— WORK TO COMPLETE —
Report, from the records below, every line where the word "with" appears.

[Stored data]
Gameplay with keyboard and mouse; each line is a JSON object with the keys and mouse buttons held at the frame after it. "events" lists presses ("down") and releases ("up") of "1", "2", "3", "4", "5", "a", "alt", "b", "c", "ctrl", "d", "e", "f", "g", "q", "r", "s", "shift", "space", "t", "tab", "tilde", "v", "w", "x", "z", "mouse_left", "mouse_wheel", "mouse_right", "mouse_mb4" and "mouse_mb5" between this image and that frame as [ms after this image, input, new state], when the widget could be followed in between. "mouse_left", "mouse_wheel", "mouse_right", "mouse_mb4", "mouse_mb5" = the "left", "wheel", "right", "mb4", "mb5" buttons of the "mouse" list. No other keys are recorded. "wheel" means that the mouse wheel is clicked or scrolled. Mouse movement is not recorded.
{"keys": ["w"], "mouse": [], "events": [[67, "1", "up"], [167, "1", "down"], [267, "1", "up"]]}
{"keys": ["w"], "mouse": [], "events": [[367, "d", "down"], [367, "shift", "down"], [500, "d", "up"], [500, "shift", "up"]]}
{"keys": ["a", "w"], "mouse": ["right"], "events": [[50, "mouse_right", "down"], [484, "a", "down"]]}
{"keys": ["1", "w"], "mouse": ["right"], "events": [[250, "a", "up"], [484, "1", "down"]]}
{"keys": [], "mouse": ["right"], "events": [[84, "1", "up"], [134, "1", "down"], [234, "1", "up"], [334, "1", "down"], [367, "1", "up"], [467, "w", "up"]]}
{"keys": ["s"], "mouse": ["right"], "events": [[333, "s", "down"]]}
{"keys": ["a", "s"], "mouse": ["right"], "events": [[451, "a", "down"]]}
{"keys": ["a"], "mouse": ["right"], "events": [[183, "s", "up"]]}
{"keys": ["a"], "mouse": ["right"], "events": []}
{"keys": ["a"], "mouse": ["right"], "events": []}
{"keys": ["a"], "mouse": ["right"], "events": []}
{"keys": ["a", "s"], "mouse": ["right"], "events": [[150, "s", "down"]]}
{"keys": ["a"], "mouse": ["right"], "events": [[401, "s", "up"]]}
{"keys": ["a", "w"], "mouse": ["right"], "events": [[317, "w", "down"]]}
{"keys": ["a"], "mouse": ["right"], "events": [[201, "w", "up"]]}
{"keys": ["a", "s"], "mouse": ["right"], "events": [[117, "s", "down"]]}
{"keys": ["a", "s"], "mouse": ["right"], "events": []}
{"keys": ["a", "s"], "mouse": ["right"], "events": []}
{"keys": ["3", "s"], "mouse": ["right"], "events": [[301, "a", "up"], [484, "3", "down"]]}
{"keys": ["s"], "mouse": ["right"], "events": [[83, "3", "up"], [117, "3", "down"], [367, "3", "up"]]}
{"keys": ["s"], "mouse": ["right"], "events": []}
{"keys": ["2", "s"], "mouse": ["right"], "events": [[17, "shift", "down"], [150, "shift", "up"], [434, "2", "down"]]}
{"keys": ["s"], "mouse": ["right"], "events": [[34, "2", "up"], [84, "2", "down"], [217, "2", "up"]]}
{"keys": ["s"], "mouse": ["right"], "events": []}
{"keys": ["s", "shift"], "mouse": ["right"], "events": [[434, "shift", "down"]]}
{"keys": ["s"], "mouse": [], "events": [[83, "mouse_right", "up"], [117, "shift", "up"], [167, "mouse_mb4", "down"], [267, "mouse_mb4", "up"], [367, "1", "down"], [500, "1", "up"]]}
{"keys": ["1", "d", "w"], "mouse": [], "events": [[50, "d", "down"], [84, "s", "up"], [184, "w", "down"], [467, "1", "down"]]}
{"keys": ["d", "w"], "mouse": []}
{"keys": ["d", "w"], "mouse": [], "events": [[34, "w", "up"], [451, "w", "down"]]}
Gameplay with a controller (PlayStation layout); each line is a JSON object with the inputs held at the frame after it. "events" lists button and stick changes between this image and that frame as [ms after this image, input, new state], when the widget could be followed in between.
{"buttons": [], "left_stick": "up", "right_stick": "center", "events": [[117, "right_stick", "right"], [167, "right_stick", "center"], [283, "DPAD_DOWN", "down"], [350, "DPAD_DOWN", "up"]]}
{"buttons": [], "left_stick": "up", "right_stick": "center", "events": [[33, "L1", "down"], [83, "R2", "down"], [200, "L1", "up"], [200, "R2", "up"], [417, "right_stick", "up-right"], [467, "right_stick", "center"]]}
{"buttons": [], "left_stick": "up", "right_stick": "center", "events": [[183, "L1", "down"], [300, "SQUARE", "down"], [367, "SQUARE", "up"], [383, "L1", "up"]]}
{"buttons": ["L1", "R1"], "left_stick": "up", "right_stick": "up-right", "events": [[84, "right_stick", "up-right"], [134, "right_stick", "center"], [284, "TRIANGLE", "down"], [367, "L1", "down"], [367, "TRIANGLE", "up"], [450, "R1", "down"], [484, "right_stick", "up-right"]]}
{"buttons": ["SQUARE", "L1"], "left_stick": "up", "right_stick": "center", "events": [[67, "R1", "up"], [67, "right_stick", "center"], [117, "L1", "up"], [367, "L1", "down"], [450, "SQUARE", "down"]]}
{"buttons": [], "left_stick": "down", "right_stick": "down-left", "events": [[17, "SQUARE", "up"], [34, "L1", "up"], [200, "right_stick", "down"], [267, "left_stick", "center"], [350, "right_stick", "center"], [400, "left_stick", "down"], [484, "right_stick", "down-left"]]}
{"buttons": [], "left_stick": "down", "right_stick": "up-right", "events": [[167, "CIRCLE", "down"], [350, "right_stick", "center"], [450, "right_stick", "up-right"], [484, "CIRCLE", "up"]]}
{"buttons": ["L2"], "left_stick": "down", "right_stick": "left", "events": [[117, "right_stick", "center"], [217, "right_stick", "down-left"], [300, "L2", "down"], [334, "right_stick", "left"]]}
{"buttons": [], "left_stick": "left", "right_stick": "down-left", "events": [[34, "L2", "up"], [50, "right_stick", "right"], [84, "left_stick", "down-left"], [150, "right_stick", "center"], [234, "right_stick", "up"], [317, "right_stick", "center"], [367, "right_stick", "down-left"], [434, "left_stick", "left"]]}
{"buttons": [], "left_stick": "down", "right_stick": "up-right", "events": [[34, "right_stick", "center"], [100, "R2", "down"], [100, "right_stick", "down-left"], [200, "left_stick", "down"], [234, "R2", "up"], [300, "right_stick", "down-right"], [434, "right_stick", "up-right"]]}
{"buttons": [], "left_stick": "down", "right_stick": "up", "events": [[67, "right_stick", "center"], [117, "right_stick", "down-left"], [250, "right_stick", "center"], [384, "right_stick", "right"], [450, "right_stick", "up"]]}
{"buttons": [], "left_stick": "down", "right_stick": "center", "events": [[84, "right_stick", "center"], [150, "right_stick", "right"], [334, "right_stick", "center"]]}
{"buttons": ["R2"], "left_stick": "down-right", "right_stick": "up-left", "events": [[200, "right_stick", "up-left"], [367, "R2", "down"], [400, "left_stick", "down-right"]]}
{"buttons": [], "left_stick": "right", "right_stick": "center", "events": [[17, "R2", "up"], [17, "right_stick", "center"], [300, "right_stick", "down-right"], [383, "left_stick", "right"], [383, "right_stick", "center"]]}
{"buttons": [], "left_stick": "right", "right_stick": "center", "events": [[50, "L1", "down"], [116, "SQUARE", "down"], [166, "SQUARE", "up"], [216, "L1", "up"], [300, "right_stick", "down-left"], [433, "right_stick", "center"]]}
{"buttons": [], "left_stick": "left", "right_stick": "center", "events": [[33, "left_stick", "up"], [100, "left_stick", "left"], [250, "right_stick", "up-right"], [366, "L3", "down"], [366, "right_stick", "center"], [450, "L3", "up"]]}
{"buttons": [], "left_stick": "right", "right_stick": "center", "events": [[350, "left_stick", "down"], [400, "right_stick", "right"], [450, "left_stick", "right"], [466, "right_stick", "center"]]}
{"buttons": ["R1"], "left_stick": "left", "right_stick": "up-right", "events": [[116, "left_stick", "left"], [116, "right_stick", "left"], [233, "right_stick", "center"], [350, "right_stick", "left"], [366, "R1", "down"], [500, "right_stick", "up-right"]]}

— SOLVED EXERCISE —
Gameplay with keyboard and mouse; each line is a JSON object with the keys and mouse buttons held at the frame after it. "events" lists presses ("down") and releases ("up") of "1", "2", "3", "4", "5", "a", "alt", "b", "c", "ctrl", "d", "e", "f", "g", "q", "r", "s", "shift", "space", "t", "tab", "tilde", "v", "w", "x", "z", "mouse_left", "mouse_wheel", "mouse_right", "mouse_mb4" and "mouse_mb5" between this image and that frame as [ms after this image, input, new state], when the widget could be followed in between. "mouse_left", "mouse_wheel", "mouse_right", "mouse_mb4", "mouse_mb5" = the "left", "wheel", "right", "mb4", "mb5" buttons of the "mouse" list. No other keys are recorded. "wheel" means that the mouse wheel is clicked or scrolled. Mouse movement is not recorded.
Gameplay with a controller (PlayStation layout); each line is a JSON object with the inputs held at the frame after it. "events" lists button and stick changes between this image and that frame as [ms after this image, input, new state], when the widget could be followed in between.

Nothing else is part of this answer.